Хотелось сказать: не надо курить, в дедушкином доме не курят, здесь иконы, – но не могла сказать этого, язык не поворачивался, воли или решительности не хватало. А Галина привычно разминала сигарету и с усмешкой щурилась на хозяйку.
– И не тошно тебе одной в этой лачуге?
– Тошно и во дворце может быть, – ответила Вера с раздражением. – Ты что хотела-то?
– Да ничего… Смотрю вот, какая ты статная. Наверно, и жаром обдает, а все одна – и парня у тебя нет.
– Ну, это уж не твое дело – одна я или не одна.

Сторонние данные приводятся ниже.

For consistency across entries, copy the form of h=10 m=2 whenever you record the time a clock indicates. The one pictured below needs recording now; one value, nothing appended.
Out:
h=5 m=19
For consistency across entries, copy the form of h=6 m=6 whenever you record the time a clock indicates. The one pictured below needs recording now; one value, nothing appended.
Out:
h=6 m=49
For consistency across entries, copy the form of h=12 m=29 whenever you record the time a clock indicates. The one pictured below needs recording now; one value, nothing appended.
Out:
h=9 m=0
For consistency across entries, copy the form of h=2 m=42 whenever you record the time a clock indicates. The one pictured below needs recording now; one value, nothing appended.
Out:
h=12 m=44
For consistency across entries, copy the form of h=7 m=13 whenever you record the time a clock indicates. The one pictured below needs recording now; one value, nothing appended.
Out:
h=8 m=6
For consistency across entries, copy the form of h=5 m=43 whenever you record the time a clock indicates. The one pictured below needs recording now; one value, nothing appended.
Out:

– Ясно, не мое, – жадно затянулась и выпустила струю дыма так, что Вера закашлялась. – Да в этом селе спятить можно… Пойдем ко мне, у нас и винцо хорошее есть, посидим, музычку послушаем.
– В честь чего это? И почему ты решила…
– Да без всякой чести… Гости у меня, а я одна. – И она кивнула туда, за окно, в сторону серовского дома.

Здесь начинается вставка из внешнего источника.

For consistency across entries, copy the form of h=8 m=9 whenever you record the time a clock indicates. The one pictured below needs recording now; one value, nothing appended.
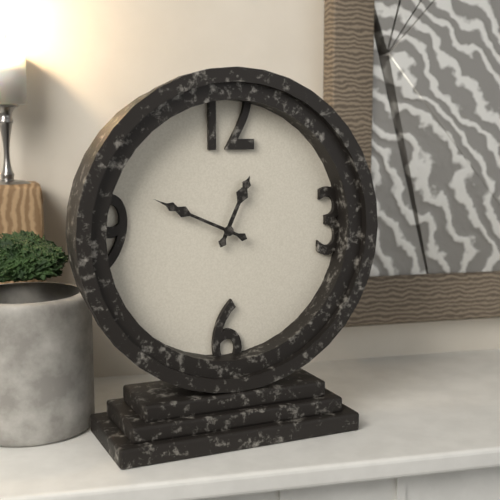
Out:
h=12 m=49
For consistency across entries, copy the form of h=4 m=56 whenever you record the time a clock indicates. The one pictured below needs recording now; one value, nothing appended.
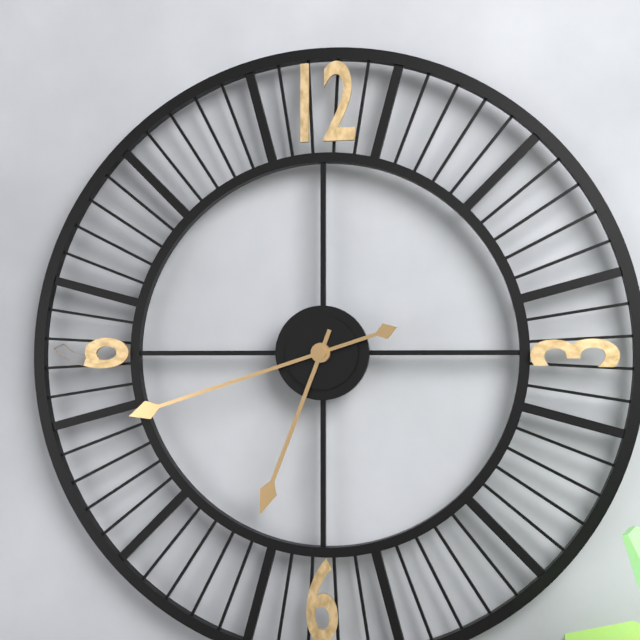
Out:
h=6 m=42
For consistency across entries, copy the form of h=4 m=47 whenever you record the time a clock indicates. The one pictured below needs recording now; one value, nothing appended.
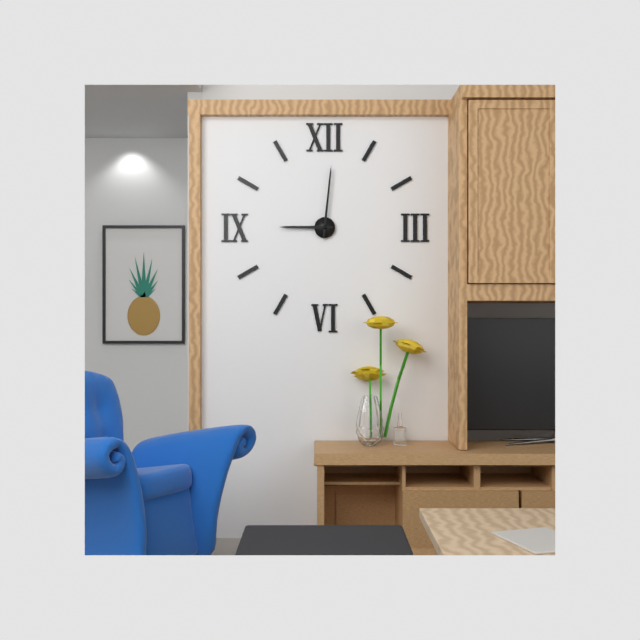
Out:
h=9 m=1
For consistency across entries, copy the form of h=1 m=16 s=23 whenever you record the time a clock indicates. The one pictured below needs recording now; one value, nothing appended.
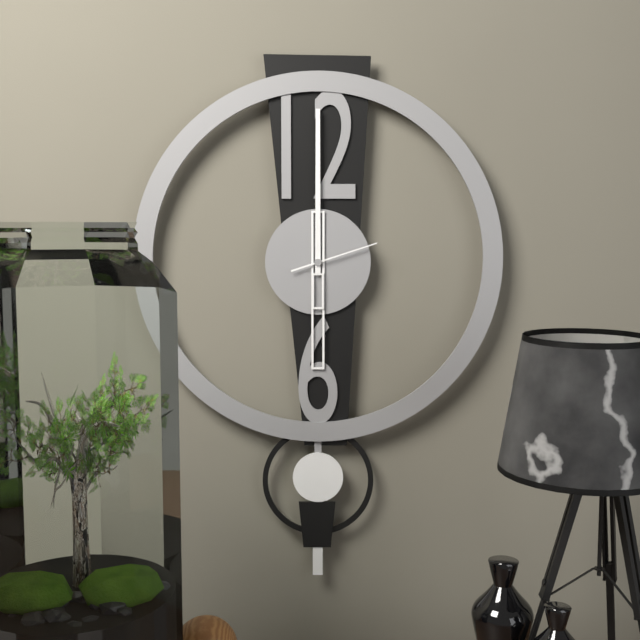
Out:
h=6 m=0 s=12
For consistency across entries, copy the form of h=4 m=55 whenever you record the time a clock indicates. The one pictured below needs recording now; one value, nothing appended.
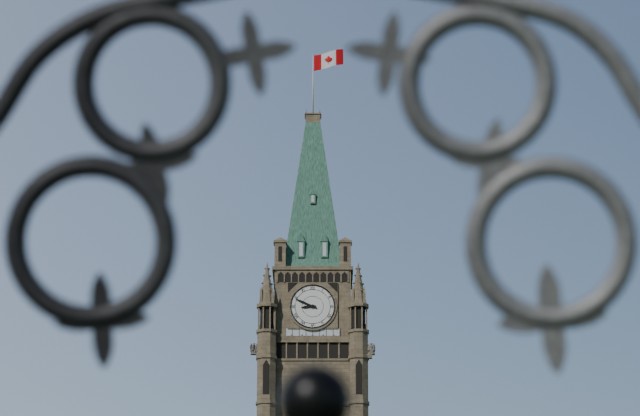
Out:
h=8 m=49
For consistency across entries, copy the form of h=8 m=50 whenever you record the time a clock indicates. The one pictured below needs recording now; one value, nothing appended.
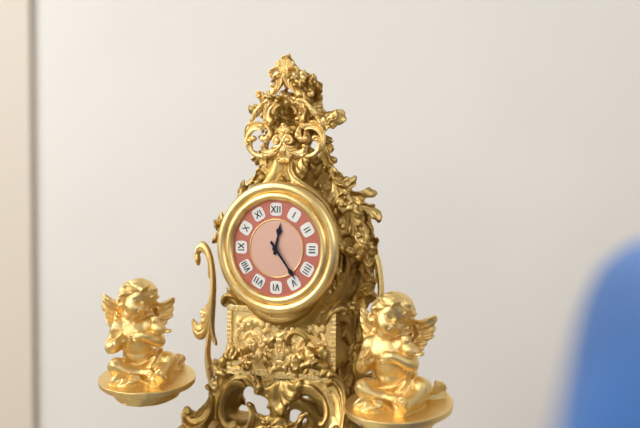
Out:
h=12 m=24
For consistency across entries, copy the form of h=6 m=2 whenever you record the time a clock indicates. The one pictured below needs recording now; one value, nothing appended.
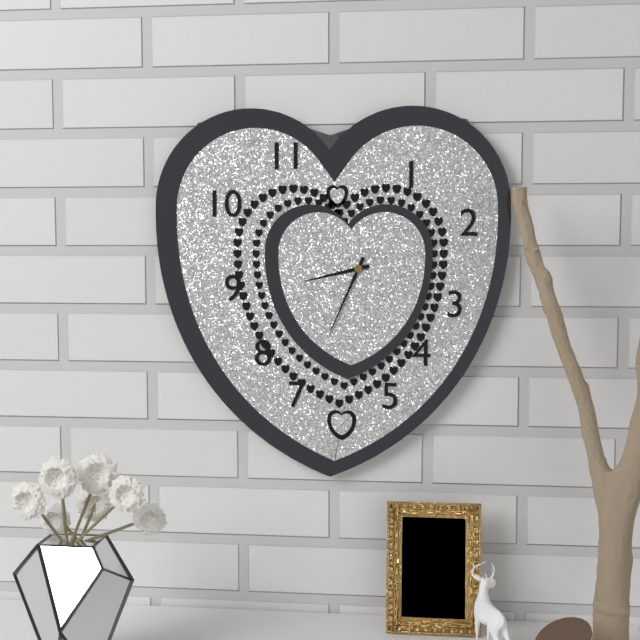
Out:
h=8 m=34
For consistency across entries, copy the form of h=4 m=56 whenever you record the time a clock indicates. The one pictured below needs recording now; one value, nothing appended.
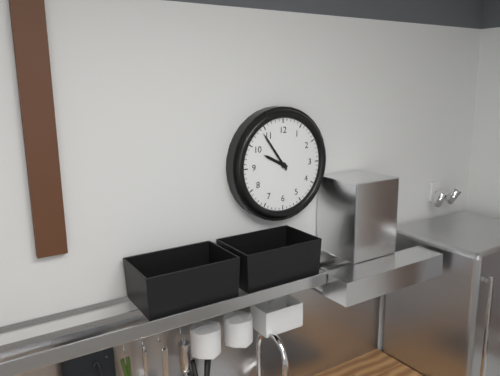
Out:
h=9 m=54
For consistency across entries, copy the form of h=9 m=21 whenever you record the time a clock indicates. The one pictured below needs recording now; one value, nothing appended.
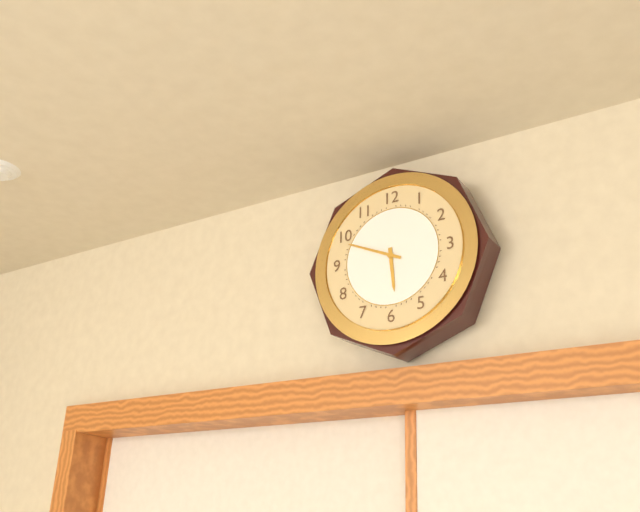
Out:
h=5 m=49
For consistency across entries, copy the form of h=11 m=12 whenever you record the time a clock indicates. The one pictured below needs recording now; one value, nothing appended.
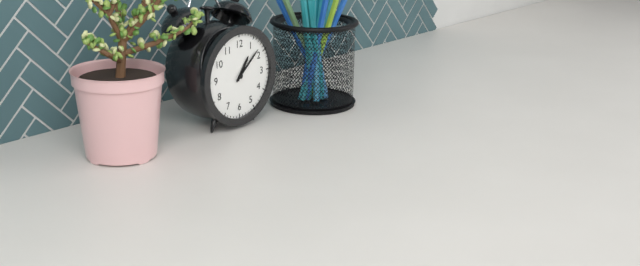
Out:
h=1 m=8
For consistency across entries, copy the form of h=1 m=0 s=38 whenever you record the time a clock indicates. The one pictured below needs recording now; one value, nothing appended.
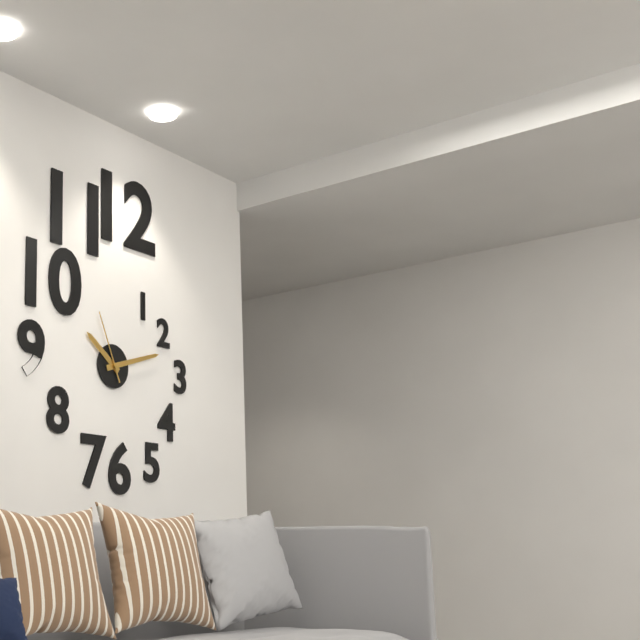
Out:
h=10 m=12 s=56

И чудовищная идея вдруг родилась в голове: пойти и посмотреть, что это за гости – не съедят… И неужели Серый дома— и прислал за ней?! – И действительно, жаром обдало изнутри. Это и не ускользнуло от Галины, и она, видимо, решила: все – дело сделано.
– Не монашка же ты – в четырех стенах сидеть… Парни свои – с машиной.

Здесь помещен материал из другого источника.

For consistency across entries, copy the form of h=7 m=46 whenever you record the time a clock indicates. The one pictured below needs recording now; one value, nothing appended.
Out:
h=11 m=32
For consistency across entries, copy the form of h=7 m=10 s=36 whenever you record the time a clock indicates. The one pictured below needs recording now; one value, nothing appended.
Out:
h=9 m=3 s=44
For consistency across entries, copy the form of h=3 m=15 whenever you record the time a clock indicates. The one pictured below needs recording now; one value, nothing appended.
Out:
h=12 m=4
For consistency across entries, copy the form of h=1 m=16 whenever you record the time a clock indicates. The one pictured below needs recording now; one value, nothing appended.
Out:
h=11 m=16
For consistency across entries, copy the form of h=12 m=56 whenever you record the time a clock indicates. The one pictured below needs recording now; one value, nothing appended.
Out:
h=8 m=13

Теперь появилось резкое желание – выгнать гостью. Но и этого Вера не могла сделать. Решение созрело в считанные секунды:
– Ты иди, – сказала она, – а я сейчас…
– Ну вот и молоток, Веруша! Что тут киснуть, – и похлопала по спине ладонью. – Ждем…
Под окнами у Серовых стоял красный «Москвич», а на крыльце двое молодцов в белых сорочках весело курили.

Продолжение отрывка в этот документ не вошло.